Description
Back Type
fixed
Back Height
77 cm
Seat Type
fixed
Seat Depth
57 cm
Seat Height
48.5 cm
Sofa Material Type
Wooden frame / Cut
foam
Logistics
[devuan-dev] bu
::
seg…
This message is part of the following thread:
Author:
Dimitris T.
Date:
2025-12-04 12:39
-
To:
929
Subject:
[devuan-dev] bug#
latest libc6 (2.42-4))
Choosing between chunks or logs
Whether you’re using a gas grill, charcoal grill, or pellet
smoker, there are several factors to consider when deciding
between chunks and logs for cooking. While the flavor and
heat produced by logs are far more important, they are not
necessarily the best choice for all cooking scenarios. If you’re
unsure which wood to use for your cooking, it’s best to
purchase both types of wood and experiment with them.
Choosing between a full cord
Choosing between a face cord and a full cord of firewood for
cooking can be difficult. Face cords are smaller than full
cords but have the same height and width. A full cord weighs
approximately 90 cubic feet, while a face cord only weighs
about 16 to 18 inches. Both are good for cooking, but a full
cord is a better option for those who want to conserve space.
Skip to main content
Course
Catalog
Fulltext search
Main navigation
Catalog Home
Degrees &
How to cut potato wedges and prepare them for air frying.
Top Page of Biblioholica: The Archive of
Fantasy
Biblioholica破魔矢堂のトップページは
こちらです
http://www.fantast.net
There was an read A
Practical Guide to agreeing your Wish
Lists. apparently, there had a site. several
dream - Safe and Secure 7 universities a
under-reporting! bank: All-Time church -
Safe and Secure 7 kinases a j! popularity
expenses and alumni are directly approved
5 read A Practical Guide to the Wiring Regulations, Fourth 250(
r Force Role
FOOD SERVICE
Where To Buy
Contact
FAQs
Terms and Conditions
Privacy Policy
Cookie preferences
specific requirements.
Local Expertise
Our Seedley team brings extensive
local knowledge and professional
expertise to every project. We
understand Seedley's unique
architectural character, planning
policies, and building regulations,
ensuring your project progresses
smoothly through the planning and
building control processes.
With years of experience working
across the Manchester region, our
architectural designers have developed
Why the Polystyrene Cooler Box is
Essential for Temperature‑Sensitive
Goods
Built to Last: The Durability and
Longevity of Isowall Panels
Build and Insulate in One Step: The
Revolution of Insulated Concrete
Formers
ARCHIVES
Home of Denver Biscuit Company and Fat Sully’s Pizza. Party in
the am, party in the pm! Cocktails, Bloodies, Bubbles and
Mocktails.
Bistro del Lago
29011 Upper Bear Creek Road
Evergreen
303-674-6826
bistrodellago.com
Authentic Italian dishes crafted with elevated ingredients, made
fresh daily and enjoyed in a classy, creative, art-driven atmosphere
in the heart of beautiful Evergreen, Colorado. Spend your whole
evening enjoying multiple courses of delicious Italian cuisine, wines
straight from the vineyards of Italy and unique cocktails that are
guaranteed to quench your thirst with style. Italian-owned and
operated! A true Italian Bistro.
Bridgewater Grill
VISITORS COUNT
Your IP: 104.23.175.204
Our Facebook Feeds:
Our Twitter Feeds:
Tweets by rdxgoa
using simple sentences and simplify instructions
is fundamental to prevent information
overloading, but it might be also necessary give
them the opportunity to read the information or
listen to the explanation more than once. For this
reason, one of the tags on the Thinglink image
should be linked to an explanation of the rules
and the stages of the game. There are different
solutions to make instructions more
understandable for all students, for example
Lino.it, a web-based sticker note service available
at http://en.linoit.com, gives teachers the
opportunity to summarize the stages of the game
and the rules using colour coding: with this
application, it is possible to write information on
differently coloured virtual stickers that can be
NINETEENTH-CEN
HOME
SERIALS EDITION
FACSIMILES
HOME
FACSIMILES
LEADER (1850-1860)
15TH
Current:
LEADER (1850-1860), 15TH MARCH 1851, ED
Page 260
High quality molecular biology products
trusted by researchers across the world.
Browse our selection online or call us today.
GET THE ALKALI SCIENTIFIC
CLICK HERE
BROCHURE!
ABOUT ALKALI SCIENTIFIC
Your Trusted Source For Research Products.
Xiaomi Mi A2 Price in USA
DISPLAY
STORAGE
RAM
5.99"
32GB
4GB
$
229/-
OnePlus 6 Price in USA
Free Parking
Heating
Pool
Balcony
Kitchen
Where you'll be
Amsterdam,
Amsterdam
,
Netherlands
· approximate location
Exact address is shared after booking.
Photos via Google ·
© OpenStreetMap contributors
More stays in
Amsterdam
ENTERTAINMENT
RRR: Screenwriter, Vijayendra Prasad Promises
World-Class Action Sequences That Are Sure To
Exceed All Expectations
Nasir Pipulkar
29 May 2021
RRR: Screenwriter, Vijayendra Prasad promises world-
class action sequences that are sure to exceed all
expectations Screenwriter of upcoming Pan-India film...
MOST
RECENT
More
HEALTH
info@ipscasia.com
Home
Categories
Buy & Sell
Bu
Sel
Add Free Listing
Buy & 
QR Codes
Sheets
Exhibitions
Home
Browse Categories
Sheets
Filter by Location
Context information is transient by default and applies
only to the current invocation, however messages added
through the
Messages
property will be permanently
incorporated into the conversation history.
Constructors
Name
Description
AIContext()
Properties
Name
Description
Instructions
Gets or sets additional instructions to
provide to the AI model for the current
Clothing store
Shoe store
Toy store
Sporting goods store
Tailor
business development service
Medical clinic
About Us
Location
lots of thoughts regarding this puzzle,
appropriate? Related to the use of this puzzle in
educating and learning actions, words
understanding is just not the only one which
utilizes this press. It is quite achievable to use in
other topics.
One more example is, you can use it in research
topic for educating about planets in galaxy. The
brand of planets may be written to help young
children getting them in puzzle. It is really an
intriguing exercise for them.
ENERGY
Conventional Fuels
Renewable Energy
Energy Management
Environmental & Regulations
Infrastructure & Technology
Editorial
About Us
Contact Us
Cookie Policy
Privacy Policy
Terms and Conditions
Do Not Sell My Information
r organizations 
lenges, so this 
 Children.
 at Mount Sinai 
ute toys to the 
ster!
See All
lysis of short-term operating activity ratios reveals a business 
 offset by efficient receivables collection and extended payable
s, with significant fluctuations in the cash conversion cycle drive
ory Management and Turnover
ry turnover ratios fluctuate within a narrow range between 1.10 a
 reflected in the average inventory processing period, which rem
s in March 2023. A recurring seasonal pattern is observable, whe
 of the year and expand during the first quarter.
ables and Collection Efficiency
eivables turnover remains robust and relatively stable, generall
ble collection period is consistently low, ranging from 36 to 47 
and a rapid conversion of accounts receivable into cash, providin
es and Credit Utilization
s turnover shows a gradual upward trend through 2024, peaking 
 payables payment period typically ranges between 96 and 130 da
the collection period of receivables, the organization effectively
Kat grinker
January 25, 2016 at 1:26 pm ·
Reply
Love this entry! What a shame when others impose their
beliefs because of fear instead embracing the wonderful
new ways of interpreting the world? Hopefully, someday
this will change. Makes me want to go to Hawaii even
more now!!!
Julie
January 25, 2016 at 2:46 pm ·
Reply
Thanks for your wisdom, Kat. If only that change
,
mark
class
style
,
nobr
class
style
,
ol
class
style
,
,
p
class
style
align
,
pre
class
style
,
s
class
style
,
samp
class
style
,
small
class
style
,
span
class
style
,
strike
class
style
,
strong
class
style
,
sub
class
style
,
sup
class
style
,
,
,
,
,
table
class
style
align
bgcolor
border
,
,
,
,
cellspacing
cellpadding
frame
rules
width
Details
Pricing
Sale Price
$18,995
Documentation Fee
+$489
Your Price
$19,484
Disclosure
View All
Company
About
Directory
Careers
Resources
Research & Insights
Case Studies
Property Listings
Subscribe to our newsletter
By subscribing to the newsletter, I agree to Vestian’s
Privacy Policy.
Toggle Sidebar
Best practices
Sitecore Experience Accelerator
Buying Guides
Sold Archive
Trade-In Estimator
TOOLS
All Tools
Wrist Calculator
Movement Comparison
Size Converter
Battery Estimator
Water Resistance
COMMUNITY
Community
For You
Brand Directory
====
_Activity_
Search the data above and return each line in which "Evergreen" occurs.

_Answer to this problem_
Evergreen
in the heart of beautiful Evergreen, Colorado. Spend your whole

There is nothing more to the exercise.